Em uma de minhas raras visitas no feed de publicações do Facebook, me deparei com uma ‘lembrança’ marcada pela rede social. Nela, a plataforma lhe concede a opção de compartilhar a ‘lembrança’ que se havia publicado outrora. Quando concentrei meu olhar no título do pequeno texto publicado em 2015, imediatamente me vi em um estado contemplativo. Me senti algo que induzido por uma curiosidade latente a reler o que tinha escrito naquele ano. Assim que comecei a reler o texto, logo fui percebendo que se tratava de um relato pessoal sobre minha opção pelo curso de História, quando estava no terceiro ano do Ensino Médio. Mais adiante, notei que o texto desembocava por algo mais profundo, algo que em sua essência desnudava o espírito de um jovem que ansiava por desconstruir paradigmas e desmistificar estereótipos.

Findada a leitura, notei que o texto estava incompleto, pois havia dividido o texto em duas partes, sendo que somente a primeira parte tinha sido, de fato, redigida. Tentei energicamente encontrar as razões para não ter finalizado o texto e escrever a segunda parte. Entretanto, a memória fora meu algoz em tal empreendimento. Vendo que a incompletude do texto era algo quase que inaceitável (inconformidade que se justifica pela lida e experiência acadêmica de sempre concluir o pensamento materializado em letras e palavras), me vi quase que em uma missão pessoal ter que dar cabo do que obviamente havia começado. Diante disso, ao invés de compartilhar no Facebook o texto pela metade, decidi transcrever a primeira parte como escrita à época, sem correções e alterações, como que para manter a originalidade e a essência da narrativa. Minha intenção e objetivo, portanto, é tão somente concluir minhas ideias e propiciar um campo de reflexões pertinentes aos fatores que me induziram a realizar, não somente o curso de História, mas, também, a ingressar na carreira docente. Espero que o texto possa esclarecer todas essas questões e ainda servir de um incentivo àqueles que pretendem se embrenhar pelos não fáceis, porém, extremamente gratificantes, caminhos da educação.


Diante das linhas introdutórias acima, expor-se-á em sua inteireza literária o texto mencionado. Logo em seguida, me colocarei mediante ao esforço de tentar finalizar o texto na redação da segunda parte.


Sem mais delongas, segue o texto.


“Parte I

Este texto tem por objetivo, apontar as razões e motivos que me fizeram optar pela História no momento do vestibular, levando em consideração, obviamente, todo o processo que posteriormente ocorreu à aprovação para o curso na Universidade Estadual de Goiás – Campus Itapuranga. Revelarei, acima de tudo, e num âmbito mais geral, os primeiros contatos com a Universidade, as impressões, as surpresas, os encontros, desencontros, os planos, as frustrações etc. Meu ponto de análise parte do princípio de uma descrição pessoal e narrativa de minha experiência no campo acadêmico e, principalmente, no contato com a História em si. Por essa razão, e pela extensão do mesmo, dividirei este texto em duas partes para evitar uma leitura desgastante e densa ao limite.

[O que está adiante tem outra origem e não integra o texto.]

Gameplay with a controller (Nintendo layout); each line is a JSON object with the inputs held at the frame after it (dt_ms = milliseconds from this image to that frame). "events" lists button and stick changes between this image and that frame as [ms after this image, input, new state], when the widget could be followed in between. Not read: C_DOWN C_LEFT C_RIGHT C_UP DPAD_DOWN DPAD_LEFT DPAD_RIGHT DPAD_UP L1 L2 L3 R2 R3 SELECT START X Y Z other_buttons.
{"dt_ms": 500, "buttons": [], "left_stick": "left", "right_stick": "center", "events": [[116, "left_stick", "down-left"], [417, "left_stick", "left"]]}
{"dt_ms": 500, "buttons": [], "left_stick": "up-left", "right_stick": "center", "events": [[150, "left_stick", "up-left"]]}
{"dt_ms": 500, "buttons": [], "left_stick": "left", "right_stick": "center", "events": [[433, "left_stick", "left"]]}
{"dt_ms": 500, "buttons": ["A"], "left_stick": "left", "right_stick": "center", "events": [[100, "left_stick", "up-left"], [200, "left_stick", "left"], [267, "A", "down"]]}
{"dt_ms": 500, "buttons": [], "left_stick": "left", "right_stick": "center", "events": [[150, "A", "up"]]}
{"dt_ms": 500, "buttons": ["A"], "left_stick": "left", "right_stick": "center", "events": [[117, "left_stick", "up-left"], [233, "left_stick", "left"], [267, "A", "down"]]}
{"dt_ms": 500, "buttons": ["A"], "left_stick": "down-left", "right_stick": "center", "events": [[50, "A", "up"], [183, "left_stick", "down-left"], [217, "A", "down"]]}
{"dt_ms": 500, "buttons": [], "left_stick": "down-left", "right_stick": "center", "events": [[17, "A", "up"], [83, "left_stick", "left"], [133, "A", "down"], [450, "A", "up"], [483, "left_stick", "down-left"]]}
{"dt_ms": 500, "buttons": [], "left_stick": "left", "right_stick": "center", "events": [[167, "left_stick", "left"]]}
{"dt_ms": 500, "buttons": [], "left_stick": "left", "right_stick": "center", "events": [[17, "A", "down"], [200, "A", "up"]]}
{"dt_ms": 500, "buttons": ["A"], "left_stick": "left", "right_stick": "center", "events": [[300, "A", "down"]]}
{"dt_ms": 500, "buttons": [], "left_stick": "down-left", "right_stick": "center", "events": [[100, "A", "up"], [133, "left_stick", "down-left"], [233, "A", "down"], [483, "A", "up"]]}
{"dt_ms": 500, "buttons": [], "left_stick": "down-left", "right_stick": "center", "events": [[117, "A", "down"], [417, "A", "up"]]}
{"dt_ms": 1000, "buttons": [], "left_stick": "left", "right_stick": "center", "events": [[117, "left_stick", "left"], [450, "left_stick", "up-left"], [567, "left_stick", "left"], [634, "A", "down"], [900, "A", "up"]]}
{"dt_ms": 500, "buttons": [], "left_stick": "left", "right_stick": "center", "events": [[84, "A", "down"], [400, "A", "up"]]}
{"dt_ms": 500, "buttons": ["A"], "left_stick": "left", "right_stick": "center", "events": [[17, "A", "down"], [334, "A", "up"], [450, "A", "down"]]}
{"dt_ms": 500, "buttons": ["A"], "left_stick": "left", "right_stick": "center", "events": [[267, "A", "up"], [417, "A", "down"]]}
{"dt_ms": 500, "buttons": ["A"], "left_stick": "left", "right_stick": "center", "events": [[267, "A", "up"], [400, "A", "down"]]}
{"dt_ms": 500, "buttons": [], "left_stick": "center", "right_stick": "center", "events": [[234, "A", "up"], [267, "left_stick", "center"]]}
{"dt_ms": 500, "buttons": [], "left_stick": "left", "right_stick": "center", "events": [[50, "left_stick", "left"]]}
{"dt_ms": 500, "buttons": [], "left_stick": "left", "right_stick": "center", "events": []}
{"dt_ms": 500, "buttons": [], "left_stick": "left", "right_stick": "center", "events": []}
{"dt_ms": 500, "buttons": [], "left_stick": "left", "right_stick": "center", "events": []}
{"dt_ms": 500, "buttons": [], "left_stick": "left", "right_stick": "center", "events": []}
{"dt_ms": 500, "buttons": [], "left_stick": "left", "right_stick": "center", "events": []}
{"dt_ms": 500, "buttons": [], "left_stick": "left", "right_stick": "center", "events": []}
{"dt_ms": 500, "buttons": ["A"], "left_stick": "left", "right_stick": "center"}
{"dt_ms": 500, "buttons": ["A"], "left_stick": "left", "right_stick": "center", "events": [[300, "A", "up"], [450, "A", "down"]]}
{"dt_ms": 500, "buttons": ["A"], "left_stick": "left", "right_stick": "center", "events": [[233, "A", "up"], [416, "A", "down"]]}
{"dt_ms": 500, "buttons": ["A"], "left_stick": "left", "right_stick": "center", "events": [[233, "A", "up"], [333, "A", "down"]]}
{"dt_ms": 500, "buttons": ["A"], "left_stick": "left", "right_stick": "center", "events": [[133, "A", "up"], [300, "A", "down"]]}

Sei que a vida, um imenso “oceano” de dúvidas, incertezas, acertos e erros, é parte fundamental de nossa existência, comprovada mediante escolhas que realizamos ao longo de nossa vivência e experiência adquirida ao longo do cotidiano. Tais escolhas podem ser acertados ou não. Mas o fato é que, você é aquilo que escolhe ser. Nenhum sistema, nenhuma regra lhe impõem restrições pessoais, interpessoais ou mesmo intrapessoais. É tudo feito e elaborado por escolhas que podem ou não serem boas ou más, dependendo da situação.

Na vida escolar, assim como em outros aspectos, chega um momento em que você deve optar por um lado, uma vertente, um viés (utilizando termos históricos). No meu caso especificamente, optei pela História. Muitos me perguntaram – e ainda perguntam – por que fazer História? Qual a razão? Não tinha outro curso melhor? Medicina? Direito? Engenharia?

Bom isso é fato. Mas vou explicar minunciosamente, os motivos primordiais da minha escolha.

Como a maioria dos brasileiros, fui aluno e continuo-o sendo, de escola pública. Sabe-se as dificuldades que, de um modo geral, a educação pública passa historicamente falando. Temos um sistema educacional falho, que não valoriza seus sujeitos: professores, alunos e gestores.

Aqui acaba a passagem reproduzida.